WHAT THE EXERCISE ASKS: Below are lines of data; count those that contain "right" and give the total alone.

Stored items:
-*-

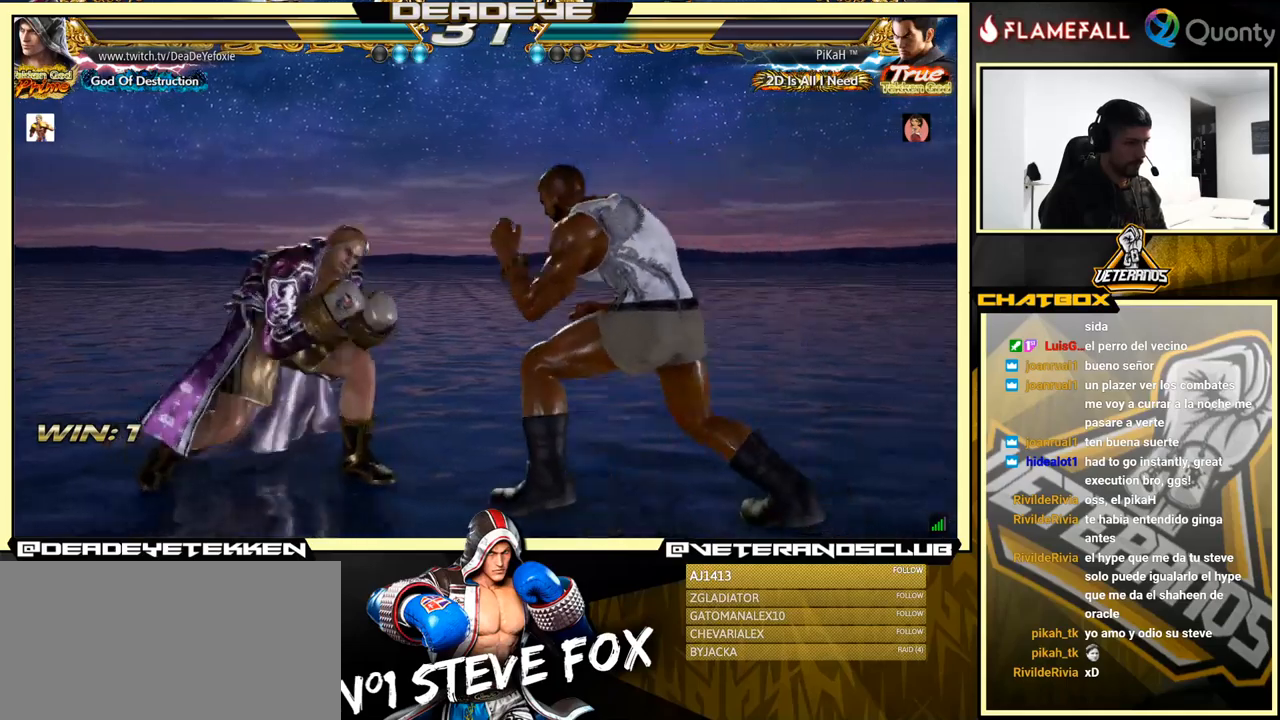
{"buttons": [], "left_stick": "right", "events": [[367, "left_stick", "center"], [417, "left_stick", "right"], [450, "CIRCLE", "down"], [500, "CIRCLE", "up"]]}
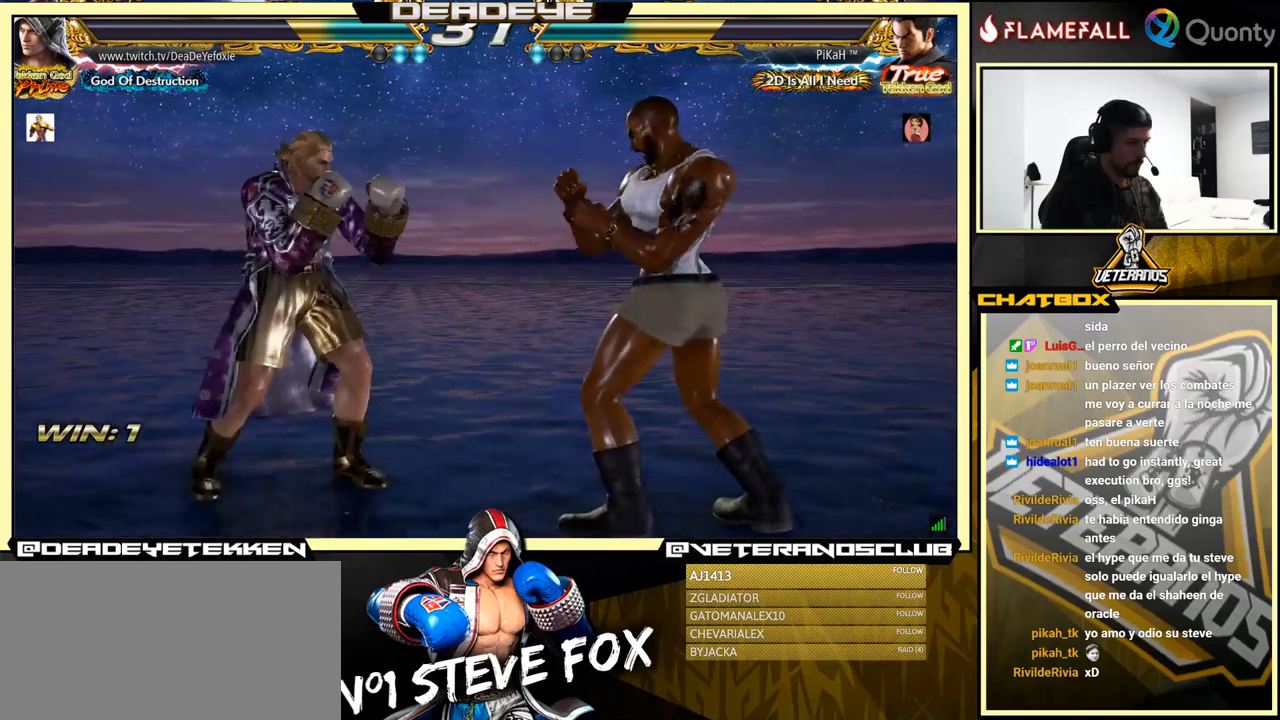
{"buttons": [], "left_stick": "center", "events": [[67, "left_stick", "down-left"], [333, "left_stick", "center"]]}
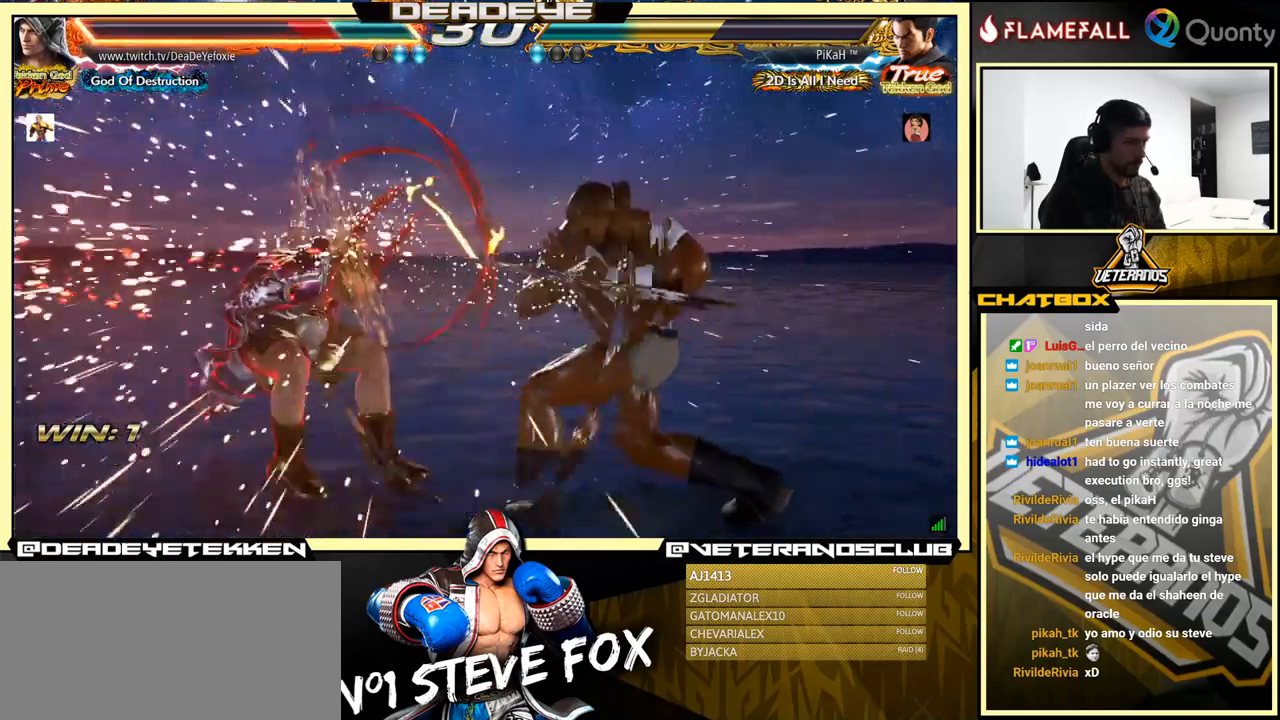
{"buttons": [], "left_stick": "left", "events": [[267, "left_stick", "left"], [333, "left_stick", "center"], [383, "left_stick", "left"]]}
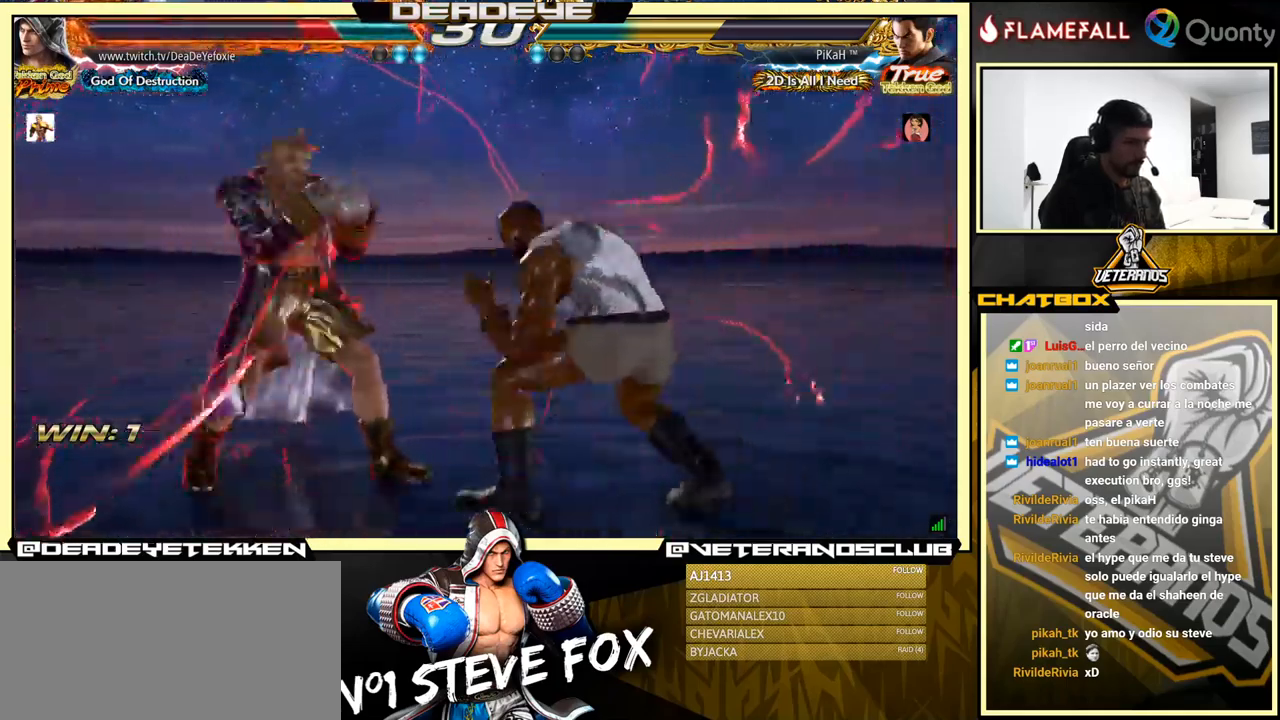
{"buttons": [], "left_stick": "down-left", "events": [[117, "left_stick", "center"], [167, "left_stick", "left"], [350, "left_stick", "center"], [400, "left_stick", "down-right"], [483, "left_stick", "down-left"]]}
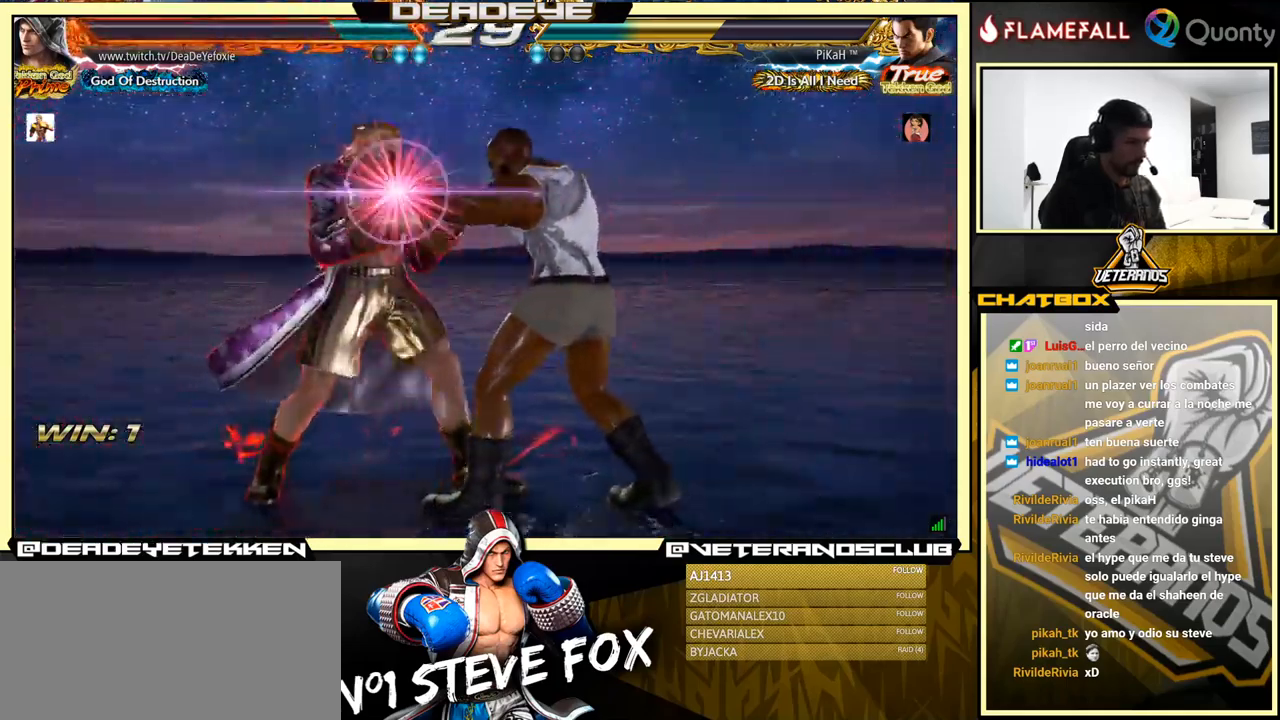
{"buttons": ["SQUARE", "TRIANGLE"], "left_stick": "center", "events": [[17, "SQUARE", "down"], [17, "TRIANGLE", "down"], [83, "left_stick", "center"]]}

-*-

ANSWER SECTION: 2